Dark shade beneath the mountain trees[i]
Left
よとともにはれずもあるかなこがくれて山びといかであくとしるらん
| yo to tomo ni harezu mo aru kana kogakurete yamabito ikade aku to shiruran | Even with the end of night, It never clears at all! Hidden ‘neath the trees How can a mountain man Ever find the light? |
11
Right
よもの山こぐらくなりてなつのよの月ばかりこそもりてみゆらめ
| yomo no yama koguraku narite natsu no yo no tsuki bakari koso morite miyurame | All around, the mountains Are dark beneath the trees; On a summer night ‘Tis truly only the moon That one might see dripping between them! |
12
This topic refers to a hunted stag concealed among the trees in the summer mountains. There is not a particular strong feeling of either evergreen or other types of mountain forests,[ii] but the Left’s poem has ‘Even with the end of night’, forgetting that this implies a season of biting wind and showers striking the leaves on the trees—thus the darkness here is excessively conceived. While the Right takes ‘dark shade’ as an opportunity to compose with the elevated conception of the moon dripping between the trees—and surpasses the peaks in doing this—I wonder if the conceptions of both poems don’t contain brightness? Thus, both Left and Right are examples of the ‘Reizei Palace’,[iii] so I would decide on a tie for these.

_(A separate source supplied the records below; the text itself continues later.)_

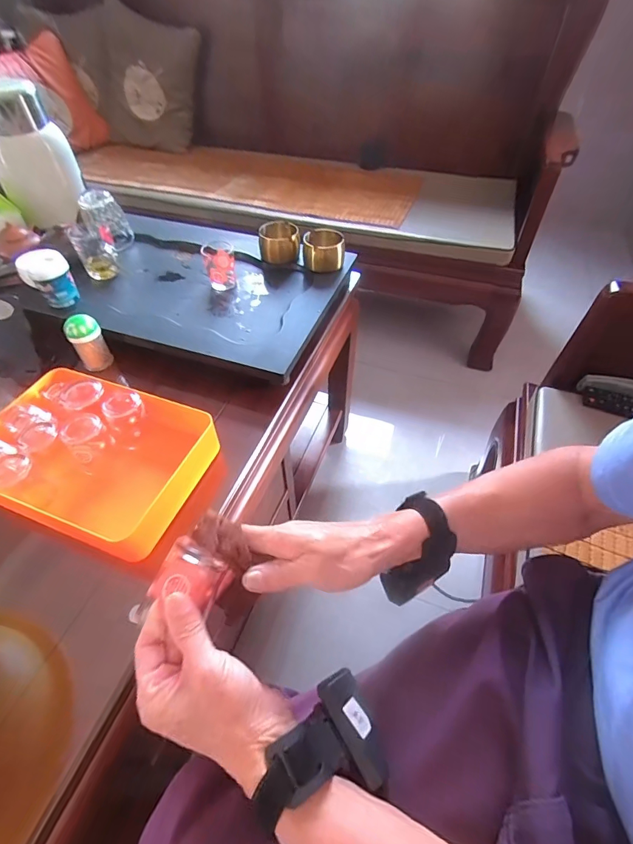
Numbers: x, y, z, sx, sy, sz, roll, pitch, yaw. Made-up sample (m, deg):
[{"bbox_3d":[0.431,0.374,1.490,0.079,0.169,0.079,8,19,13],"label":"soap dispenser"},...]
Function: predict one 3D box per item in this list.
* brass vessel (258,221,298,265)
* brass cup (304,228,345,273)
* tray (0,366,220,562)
[{"bbox_3d":[-0.072,-0.348,0.787,0.077,0.053,0.064,-5,51,-5],"label":"brass vessel"},{"bbox_3d":[0.014,-0.325,0.768,0.074,0.052,0.062,-5,51,-5],"label":"brass cup"},{"bbox_3d":[-0.289,0.047,0.536,0.274,0.088,0.196,15,52,12],"label":"tray"}]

| satsuki yama koguraki kage no shigeshisa wa masarite miyuru hito mo naki kana | The Fifth Month mountains Dark shade beneath the trees is So deep that Skillfully seeing— There no one who can do that! |
Judge 6



[i] Yamagi no kagegurashi山樹蔭暗
[ii] The expression Noritada uses here Tokiwayama makeyama is obscure, so this interpretation is speculative.
[iii] Another unclear expression, but from the context apparently an idiom that means ‘poems not matching the topic’.